The report disclosed that the company:
- benefitted from the use of Jewish slave labor;
- was the biggest supplier of Nazi propaganda, publishing some 20 million Nazi texts, surpassing even the Nazi Party's own publishing operation;
- was once led by chief Heinrich Mohn, who lied about his firm's activities and covered up his own support of the Nazi SS.
Just as the reaction to these revelations hit, German publisher the Von Holtzbrinck Group (parent of Farrar Straus and Giroux and several others) disclosed it has hired a writer to research its history from 1933-45.
"It is our company's, and my family's responsibility to explain the past," president Stefan von Voltzbrinck, told the New York Times. "For me, the worst thing would be if everything did not come out."
If only Bertelsmann embraced such forthrightness.
In these times, when the goings-on at a corporate lunch can't be covered up, one has to marvel at Bertelsmann's ability to paper over -- for more than half a century -- the publication of 20 million books and the employment of Jewish slaves in Latvia and Lithuania.

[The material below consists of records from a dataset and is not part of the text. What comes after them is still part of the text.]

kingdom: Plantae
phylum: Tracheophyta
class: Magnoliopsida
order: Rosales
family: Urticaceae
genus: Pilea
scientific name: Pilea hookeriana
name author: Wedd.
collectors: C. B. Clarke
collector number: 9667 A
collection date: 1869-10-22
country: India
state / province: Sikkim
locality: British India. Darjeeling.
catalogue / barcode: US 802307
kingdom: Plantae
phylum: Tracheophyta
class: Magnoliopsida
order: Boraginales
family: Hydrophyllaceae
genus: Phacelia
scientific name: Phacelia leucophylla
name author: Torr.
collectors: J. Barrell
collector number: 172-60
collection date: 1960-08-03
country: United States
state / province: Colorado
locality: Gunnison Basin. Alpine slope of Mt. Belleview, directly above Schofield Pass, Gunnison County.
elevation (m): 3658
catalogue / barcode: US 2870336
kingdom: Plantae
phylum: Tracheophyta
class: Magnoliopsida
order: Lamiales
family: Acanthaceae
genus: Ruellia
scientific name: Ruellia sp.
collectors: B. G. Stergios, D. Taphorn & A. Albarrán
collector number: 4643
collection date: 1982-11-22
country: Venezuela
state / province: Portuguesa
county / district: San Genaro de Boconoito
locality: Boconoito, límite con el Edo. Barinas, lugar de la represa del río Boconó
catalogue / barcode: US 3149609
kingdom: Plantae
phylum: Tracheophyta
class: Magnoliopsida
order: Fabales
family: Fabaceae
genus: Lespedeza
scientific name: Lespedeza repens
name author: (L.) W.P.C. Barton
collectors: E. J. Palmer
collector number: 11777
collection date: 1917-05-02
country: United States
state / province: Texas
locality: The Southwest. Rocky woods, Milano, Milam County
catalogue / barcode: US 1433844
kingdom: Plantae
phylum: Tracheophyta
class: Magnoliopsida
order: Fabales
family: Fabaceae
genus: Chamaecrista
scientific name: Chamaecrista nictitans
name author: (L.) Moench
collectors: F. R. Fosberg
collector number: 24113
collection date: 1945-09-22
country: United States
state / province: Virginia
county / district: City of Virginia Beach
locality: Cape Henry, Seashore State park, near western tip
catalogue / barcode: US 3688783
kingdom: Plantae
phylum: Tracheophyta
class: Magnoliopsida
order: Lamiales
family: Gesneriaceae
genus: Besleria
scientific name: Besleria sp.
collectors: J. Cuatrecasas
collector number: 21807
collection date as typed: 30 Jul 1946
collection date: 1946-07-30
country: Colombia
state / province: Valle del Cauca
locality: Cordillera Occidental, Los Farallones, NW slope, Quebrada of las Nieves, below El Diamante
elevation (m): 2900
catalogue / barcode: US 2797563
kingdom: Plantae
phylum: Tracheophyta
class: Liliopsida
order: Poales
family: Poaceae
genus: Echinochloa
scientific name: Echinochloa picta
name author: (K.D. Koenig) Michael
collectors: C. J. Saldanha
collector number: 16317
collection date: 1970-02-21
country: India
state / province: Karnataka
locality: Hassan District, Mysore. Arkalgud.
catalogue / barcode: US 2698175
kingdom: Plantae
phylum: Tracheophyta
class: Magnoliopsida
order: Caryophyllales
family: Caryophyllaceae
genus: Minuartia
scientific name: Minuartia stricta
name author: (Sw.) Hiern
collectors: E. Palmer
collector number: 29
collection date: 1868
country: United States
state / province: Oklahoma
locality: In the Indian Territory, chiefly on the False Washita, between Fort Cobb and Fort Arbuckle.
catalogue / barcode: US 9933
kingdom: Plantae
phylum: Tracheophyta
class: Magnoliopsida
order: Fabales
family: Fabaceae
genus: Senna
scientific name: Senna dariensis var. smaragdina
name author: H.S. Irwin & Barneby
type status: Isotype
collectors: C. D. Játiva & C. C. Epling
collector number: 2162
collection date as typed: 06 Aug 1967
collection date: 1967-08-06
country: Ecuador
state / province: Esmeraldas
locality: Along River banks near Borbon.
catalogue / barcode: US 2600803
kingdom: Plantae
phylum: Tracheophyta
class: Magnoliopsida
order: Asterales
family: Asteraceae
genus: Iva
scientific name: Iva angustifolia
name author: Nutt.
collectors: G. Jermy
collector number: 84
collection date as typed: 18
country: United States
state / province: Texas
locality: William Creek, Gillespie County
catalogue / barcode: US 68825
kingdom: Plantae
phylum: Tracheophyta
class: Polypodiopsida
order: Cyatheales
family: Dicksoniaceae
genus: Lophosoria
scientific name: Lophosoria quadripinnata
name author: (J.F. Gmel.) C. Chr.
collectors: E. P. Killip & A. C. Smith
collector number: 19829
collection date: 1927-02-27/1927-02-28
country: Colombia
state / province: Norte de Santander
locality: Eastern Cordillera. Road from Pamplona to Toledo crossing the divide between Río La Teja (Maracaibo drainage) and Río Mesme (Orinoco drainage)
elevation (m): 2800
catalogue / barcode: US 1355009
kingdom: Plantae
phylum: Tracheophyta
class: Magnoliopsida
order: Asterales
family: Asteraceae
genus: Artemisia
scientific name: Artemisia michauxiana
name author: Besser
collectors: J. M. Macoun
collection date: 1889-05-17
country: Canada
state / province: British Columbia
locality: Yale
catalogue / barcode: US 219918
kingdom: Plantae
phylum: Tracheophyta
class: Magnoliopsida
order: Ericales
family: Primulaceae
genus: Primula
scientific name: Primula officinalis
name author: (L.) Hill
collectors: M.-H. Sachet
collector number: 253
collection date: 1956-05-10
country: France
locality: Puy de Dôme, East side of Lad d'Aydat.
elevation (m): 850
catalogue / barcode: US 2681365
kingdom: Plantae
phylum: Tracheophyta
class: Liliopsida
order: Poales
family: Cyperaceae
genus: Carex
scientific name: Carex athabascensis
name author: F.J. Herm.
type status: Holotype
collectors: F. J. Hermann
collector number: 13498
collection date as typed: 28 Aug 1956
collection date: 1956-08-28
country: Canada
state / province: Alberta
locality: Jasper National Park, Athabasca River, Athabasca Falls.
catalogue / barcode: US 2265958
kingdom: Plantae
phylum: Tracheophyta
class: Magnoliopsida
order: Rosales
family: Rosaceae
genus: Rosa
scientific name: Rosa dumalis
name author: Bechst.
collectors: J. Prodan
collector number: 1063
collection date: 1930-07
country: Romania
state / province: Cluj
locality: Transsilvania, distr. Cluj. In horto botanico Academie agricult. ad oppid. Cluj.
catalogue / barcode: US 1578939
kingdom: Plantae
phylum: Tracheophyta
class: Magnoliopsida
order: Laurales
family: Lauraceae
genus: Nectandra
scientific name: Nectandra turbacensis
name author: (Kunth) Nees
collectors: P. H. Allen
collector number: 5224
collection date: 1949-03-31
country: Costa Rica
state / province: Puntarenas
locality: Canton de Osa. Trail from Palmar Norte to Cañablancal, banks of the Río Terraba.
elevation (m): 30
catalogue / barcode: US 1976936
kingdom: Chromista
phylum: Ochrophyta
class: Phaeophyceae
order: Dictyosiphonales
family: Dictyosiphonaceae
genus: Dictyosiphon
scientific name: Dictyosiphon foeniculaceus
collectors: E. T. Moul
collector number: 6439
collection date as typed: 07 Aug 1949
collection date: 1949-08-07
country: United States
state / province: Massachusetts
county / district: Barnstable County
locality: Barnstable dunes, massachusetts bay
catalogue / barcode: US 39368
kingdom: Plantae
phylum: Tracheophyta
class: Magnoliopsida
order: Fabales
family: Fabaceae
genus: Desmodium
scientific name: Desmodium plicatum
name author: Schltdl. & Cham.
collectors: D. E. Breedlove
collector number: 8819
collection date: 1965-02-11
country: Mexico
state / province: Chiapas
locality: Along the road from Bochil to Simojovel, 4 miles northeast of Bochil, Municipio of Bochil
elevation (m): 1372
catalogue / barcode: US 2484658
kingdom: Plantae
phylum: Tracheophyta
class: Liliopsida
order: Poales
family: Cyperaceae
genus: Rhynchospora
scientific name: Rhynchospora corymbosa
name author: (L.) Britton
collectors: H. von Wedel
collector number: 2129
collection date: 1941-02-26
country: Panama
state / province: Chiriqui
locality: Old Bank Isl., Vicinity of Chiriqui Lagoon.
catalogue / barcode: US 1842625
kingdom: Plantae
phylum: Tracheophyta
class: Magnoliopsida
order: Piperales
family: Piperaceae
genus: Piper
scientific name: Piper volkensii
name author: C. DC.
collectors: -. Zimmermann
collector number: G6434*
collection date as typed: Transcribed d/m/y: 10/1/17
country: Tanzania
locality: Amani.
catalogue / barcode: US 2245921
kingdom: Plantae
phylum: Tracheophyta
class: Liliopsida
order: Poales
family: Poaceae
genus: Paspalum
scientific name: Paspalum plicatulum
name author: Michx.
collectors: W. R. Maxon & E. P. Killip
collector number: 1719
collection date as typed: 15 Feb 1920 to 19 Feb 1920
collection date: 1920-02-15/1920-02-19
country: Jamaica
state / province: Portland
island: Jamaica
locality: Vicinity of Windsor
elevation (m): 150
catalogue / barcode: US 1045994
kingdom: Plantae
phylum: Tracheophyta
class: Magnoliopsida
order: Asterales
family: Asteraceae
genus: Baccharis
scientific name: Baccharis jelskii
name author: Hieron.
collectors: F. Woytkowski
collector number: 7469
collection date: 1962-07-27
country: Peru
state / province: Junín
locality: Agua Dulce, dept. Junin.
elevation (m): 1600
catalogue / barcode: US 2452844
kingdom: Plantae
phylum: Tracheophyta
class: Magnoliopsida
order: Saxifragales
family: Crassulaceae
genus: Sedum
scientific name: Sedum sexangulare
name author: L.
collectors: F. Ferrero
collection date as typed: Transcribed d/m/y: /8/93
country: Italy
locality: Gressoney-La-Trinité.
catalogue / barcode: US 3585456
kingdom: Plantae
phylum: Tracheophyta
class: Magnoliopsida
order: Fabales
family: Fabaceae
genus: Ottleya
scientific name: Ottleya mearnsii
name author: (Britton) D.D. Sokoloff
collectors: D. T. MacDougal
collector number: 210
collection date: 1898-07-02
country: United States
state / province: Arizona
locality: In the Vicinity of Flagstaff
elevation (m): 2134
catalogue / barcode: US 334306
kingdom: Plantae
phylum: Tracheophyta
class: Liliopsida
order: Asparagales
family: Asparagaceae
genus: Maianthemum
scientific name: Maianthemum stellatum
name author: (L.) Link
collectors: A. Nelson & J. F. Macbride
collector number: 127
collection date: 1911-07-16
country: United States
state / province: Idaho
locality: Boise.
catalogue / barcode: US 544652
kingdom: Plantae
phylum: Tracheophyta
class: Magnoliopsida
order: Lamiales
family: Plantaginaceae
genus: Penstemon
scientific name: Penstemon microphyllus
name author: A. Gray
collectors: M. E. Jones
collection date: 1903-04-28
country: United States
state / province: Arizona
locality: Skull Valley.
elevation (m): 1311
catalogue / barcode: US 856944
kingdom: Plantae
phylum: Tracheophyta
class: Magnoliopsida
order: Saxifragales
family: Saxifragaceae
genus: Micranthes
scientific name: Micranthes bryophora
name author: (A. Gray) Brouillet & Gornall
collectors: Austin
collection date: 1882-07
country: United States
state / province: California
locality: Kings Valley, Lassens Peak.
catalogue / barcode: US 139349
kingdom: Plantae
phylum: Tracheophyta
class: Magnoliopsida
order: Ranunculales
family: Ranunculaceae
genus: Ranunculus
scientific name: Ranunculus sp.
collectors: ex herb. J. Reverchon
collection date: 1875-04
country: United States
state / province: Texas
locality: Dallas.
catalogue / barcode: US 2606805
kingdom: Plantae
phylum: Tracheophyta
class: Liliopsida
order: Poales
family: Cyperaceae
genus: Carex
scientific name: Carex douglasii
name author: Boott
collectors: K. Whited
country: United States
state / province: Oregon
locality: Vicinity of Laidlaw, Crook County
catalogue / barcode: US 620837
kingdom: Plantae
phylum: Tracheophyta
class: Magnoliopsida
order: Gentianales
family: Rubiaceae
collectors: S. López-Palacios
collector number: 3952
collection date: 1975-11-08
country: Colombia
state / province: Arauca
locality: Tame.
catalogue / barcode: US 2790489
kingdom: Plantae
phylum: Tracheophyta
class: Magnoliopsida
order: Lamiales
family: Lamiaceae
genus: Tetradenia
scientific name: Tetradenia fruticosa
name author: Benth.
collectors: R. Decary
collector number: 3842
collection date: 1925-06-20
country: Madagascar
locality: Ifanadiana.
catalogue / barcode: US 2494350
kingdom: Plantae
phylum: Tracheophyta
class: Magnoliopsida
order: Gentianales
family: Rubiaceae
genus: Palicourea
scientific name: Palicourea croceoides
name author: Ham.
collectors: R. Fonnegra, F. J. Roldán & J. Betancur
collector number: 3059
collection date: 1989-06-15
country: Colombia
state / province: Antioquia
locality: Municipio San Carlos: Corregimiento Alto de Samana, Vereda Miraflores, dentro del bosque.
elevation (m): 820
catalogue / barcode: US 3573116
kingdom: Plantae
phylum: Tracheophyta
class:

Now that the record has been set straight, by Bertelsmann's own hand, one might assume that a major program of compensation and positive civic deeds would accompany such a dark admission. Especially since German firms Volkswagen, Siemens and Deutsche Bank have faced similar scrutiny in recent years.
That assumprion would be wrong.
All that has accompanied the report is a statement by current chairman Gunter Thielen that expresses "regret" for "inaccuracies" and "wartime activities."
Since the report itself mentions such pre-war, 1930s-era Bertelsmann titles as "The Christmas Book for Hitler Youth," one might conclude Thielen's statement was inadequate. More than that, it is preposterous.
Bertelsmann needs to offer a far more substantive response to this devastating report, perhaps something more along the lines of what Lord Janner of Braunstone, chairman of the Holocaust Educational Fund, has proposed.
Calling Thielen's statement "pathetically inadequate and disgraceful," Lord Janner suggested the firm "do everything in its power to influence public opinion against racism" and that "they have the ability and responsibility to make amends."
To take a word from the hymn books that Bertelsmann has so proudly printed for the last century and a half, "Amen."
Steven Gaydos, based in London, is executive director of Daily Variety.